I’ve been reading a great book, one I recommend to you highly. It’s A Man and His Mountain, the story of Jess Jackson, a poor boy who became a billionaire and, in the process, put Chardonnay on America’s tables.
The book opens with a chilling scene, literally: Jackson straps on scuba gear in the middle of the night to dive into a water tank and unclog a pipe that’s holding back water needed to protect his grapes from freezing. It goes on to discuss a hardscrabble childhood — an abusive father, a mother driven to a breakdown, and constant work — followed by a college career similar to childhood: Jackson joined a fraternity, but was so occupied with work that he was known as the Ghost.
You’ll read about his childhood, his struggle to get his winery opened, and a lot more. You read how he got his first wine placement in Grand Central Station’s famed Oyster Bar, a New York City landmark, and how he was so desperate to find a distributor that he challenged the owner of Winebow, then a small New Jersey distributor, to an experiment to sell his wine.
You’ll find how Vintner’s Reserve was a desperate attempt to salvage a failed crop — and how that laid the foundation for his success in the wine business.
Barbara Banke, Jackson’s second wife — his first marriage was a victim of the stress of the first few years as a vintner — discussed the book and her husband at a booksigning last week. You can read the Santa Barbara (Calif.) Press-Democrat‘s account here.
And get the book, both for yourself and for friends and clients who are wine enthusiasts. You’ll be glad you did.
In the Beginning . . .
Another excellent book we’ve been reading is The Makers of American Wine: A Record of Two Hundred Years. Thomas Pinney recounts the story of Jean Jacques Dufour, a Swiss, who didn’t succeed commercially but made it possible for others to do so.

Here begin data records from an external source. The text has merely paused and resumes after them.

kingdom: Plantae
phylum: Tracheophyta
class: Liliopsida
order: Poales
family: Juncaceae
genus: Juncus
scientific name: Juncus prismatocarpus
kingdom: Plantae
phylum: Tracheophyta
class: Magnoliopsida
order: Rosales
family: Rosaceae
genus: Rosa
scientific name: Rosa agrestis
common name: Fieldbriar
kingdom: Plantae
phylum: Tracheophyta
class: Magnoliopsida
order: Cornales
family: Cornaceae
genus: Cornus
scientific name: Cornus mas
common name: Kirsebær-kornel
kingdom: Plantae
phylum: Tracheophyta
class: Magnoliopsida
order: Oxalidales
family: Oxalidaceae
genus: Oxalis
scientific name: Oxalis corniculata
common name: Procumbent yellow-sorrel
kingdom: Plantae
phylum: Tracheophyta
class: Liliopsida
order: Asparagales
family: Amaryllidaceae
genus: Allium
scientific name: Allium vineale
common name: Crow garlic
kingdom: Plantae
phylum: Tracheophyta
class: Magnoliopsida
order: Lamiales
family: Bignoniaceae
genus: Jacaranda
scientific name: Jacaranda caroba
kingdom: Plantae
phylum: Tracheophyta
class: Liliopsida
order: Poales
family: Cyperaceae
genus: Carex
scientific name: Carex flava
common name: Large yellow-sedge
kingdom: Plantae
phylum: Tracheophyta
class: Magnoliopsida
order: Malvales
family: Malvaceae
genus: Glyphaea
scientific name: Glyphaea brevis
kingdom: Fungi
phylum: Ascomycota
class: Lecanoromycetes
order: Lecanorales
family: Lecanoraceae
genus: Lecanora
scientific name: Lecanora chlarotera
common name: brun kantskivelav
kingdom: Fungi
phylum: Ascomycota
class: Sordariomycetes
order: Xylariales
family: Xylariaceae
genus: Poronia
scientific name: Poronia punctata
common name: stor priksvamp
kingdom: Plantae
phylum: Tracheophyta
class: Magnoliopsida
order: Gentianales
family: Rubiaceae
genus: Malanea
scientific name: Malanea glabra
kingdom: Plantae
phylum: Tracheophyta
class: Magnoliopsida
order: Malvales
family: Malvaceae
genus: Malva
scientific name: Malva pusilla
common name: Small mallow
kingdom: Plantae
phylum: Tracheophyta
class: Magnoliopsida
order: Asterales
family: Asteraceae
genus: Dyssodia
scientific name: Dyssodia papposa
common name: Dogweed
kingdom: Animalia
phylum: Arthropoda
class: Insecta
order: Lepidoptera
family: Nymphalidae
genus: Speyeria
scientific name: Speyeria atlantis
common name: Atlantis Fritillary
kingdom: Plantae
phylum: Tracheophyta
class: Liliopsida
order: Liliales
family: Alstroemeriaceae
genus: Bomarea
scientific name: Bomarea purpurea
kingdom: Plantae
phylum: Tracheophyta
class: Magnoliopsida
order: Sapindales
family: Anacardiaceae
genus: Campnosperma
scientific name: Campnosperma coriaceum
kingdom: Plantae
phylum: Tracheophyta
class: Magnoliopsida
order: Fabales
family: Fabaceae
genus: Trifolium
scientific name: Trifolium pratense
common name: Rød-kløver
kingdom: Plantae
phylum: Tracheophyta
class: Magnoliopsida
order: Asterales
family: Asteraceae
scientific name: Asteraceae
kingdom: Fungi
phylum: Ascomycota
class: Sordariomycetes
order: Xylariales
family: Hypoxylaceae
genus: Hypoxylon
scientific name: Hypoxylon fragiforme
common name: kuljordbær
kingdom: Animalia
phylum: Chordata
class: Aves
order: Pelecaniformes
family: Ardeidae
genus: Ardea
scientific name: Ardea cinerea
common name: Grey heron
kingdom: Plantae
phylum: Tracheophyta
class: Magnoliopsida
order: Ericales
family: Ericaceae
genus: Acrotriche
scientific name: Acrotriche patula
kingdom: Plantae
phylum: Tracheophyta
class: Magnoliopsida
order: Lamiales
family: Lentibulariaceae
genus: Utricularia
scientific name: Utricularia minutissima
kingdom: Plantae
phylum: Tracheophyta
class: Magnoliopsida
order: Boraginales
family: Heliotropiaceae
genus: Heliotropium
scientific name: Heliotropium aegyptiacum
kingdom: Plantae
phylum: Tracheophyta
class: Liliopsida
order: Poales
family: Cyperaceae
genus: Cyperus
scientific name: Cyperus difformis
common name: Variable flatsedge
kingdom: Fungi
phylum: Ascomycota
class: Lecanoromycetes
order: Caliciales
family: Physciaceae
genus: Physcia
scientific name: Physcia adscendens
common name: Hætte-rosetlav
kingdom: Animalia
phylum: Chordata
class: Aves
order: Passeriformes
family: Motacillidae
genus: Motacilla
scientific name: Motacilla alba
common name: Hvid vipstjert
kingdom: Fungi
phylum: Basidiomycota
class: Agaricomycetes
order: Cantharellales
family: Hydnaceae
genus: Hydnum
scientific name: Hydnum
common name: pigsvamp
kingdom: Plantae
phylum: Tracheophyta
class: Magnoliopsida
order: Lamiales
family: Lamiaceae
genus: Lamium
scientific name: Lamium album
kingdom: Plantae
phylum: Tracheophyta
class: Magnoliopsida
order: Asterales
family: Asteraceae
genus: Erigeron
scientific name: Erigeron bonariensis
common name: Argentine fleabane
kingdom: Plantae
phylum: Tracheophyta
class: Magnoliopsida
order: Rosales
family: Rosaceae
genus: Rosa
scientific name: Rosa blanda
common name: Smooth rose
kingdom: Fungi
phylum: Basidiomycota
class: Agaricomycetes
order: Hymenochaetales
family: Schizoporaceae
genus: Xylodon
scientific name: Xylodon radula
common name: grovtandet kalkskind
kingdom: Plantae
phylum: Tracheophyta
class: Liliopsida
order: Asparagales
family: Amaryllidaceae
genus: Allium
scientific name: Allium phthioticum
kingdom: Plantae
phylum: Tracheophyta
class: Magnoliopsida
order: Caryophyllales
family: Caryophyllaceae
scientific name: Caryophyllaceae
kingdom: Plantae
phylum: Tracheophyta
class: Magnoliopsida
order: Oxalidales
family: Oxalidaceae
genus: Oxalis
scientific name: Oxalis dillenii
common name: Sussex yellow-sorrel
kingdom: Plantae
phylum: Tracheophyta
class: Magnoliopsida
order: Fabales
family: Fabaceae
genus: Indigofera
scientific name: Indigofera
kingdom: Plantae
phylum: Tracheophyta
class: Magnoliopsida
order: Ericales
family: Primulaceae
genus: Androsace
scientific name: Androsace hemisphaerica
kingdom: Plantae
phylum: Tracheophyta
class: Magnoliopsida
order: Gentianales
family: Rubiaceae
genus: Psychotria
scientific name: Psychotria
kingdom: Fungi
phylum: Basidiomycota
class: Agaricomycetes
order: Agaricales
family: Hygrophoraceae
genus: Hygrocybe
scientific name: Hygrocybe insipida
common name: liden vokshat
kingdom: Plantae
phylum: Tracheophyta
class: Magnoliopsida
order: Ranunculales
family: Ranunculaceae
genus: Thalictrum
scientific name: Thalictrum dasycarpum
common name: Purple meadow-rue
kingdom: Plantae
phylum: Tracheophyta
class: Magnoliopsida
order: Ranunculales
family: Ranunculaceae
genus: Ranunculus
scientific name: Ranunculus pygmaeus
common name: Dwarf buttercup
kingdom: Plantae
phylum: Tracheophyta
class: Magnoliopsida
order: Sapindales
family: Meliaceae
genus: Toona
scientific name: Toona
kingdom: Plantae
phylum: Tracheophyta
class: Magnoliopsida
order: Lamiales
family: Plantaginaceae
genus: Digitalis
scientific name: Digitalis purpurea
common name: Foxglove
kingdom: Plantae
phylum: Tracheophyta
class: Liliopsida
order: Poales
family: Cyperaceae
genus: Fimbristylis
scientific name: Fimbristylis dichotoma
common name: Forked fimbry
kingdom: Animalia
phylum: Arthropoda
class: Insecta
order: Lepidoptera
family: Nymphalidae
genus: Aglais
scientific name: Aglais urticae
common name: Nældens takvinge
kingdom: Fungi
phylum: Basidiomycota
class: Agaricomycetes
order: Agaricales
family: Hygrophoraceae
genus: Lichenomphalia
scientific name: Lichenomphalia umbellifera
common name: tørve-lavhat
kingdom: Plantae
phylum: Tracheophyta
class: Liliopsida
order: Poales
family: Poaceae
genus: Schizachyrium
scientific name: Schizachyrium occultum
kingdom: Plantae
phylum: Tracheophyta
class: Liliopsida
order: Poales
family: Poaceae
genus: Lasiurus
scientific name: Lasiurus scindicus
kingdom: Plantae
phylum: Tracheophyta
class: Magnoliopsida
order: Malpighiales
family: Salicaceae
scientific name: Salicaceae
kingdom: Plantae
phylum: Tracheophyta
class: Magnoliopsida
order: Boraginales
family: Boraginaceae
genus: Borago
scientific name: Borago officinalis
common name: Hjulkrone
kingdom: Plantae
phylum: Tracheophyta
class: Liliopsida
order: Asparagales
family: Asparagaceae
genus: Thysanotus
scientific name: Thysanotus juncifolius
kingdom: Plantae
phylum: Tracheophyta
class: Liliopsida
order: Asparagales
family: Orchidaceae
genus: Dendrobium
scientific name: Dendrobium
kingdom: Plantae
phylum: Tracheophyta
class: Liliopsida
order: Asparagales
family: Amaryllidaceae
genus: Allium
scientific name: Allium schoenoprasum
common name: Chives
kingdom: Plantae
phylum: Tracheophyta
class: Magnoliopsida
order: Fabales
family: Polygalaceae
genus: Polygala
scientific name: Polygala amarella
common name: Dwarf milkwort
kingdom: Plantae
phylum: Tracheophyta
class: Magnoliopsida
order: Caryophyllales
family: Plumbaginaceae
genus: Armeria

Among those others was Nicholas Longworth, a wealthy man in Cincinnati who produced the first popular American wine (Longworth House Office Building on Capitol Hill is named for his great-grandson), as well as the Missourian who supplied the rootstock that saved France from phylloxera, the educator who did the research that reestablished California’s wine industry after Prohibition, as well as familiar names like Robert Mondavi and E&J Gallo.
This is a truly excellent survey of this history of American wine. Like A Man and His Mountain it’s recommended both for those with a professional interest in wine and those who simply want to know more about the products they are drinking.
Both books are also recommended for those thinking about getting into business — any business.